Belgium’s Security Council introduces long-term coronavirus strategy
Wednesday, 23 September 2020
Belgium has again adapted the measures in place to curb the spread of the coronavirus in the country, announced Prime Minister Sophie Wilmès during a press conference on Wednesday.
“We had already announced at the last press conference that we would be looking for a long-term strategy,” said Wilmès, adding that, in order to understand this crisis properly, it needs to be broken down into three phases.
During the first period, the emphasis was on containing the virus to ensure that healthcare was not overwhelmed, and during the second phase, a gradual phasing out of the measures started.
“That brings us to this third phase: risk management,” said Wilmès. “In this way, we are trying to return to a situation that is as normal as possible, in the long term, for which a system can be worked out together with the experts from Celeval.”
The 6 golden rules remain a key point, and Wilmès stressed the importance of sticking to them at all times.
Limiting social contacts will be done with a “modular approach,” meaning that the rules may change depending on the epidemiological situation.
Instead of the social bubble, there will be a “reference number” that will vary between 1 and 5, depending on the health situation. At the moment, experts recommend a maximum of 5 close contacts per person per month.
“The rule concerning social contacts is especially important. Close contact means being physically close to someone who does not live under the same roof, for more than 15 minutes, without keeping a distance and without a facemask,” she said.
Apart from those close contacts, people can see as many people as they want, as long as they keep their distance and respect the hygiene rules. However, meeting more than ten people at a time is still not allowed.
From 1 October, face masks will only be mandatory in crowded places, as well as on public transport and in cinemas, for example. “It is useless to make masks compulsory anytime, anywhere,” Wilmès said, calling on local authorities to comply with the change, and not keep the rule in unnecessary places.
For gatherings, a difference is made between private and professional gatherings. For private gatherings, the maximum number of guests remains at 10. “This also applies to gatherings in the streets.”

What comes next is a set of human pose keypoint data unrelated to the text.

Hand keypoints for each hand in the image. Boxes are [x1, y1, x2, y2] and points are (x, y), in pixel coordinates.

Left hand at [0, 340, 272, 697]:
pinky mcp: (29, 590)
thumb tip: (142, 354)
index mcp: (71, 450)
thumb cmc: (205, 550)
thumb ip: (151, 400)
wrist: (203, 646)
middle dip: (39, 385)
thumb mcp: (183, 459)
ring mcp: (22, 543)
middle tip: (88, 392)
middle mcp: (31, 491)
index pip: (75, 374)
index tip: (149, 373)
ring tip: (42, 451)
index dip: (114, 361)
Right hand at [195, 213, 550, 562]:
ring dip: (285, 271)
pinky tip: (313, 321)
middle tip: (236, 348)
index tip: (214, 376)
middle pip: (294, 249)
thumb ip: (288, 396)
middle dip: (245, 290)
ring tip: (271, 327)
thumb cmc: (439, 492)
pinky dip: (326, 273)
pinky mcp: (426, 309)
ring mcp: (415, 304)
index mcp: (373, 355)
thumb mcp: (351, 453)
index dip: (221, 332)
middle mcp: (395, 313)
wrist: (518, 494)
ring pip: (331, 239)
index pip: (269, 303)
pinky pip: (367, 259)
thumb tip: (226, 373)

Professionally organised events will follow the same rules as the hospitality industry. There will be no limit on the maximum number of guests allowed, as it will depend on the capacity of the place. The protocols must still be followed, and dance parties are still not allowed.
For events with an audience, however, the limit remains on 200 people for indoor events, and 400 for outdoor ones.

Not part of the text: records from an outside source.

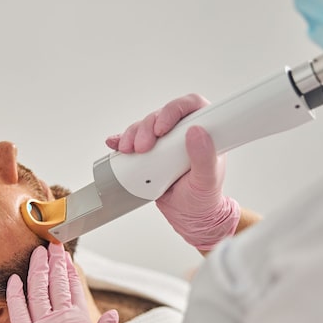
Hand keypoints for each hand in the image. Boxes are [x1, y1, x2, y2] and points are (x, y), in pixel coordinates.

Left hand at [6, 243, 119, 322]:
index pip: (73, 287)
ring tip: (36, 253)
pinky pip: (17, 310)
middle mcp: (60, 318)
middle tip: (51, 246)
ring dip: (36, 269)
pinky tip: (14, 278)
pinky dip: (15, 292)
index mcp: (81, 321)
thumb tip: (112, 315)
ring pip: (37, 290)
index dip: (68, 269)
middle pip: (55, 282)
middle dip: (53, 261)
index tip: (65, 257)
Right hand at [106, 94, 239, 250]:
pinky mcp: (148, 153)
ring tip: (129, 151)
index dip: (174, 110)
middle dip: (147, 128)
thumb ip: (205, 157)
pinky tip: (115, 145)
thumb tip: (197, 132)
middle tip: (143, 148)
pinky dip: (120, 142)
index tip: (162, 128)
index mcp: (204, 131)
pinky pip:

The authorities are working on an “epidemic barometer” at a national, provincial and regional level, to make sure that everyone understands the course of the epidemic better. The levels will be determined mainly – but not exclusively – by the number of people admitted to hospital.

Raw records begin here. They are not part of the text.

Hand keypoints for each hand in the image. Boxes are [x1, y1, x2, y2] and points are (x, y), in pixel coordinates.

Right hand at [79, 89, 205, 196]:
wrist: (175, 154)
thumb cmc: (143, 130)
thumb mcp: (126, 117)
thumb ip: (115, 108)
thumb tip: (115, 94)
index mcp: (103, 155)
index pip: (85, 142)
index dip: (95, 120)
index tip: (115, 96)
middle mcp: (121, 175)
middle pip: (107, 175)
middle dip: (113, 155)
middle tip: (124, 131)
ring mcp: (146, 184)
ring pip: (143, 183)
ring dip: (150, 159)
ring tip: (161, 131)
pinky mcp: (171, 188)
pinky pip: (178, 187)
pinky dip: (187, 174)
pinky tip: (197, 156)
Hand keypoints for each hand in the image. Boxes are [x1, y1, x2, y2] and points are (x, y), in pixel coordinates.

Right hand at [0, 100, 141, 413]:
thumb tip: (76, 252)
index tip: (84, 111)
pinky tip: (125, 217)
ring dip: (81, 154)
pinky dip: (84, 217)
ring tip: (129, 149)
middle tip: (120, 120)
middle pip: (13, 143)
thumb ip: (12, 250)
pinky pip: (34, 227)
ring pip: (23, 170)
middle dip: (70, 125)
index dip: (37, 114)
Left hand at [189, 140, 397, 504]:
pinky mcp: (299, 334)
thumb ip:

The mandatory quarantine period will be reduced from 14 days to one week. People who show Covid-19 symptoms still have to contact their doctor. On day 5 of the quarantine, a new test can be taken. If negative, people may leave quarantine after the week is up. If positive, the quarantine will be extended to the full 2 weeks.
People returning from orange travel zones will no longer be tested. People returning from a red zone will have to go in quarantine on the first day of their return, and be tested on day 5.
The Coronalert smartphone app will be launched on 30 September, when more information on the subject will be given.
“Do not fall into the trap of nonchalance. We have to find a way to make the six golden rules our own rules. Tackling the epidemic also depends on our behaviour. We are all part of the solution,” said Wilmès. “As always, take care of yourself, and take care of each other.”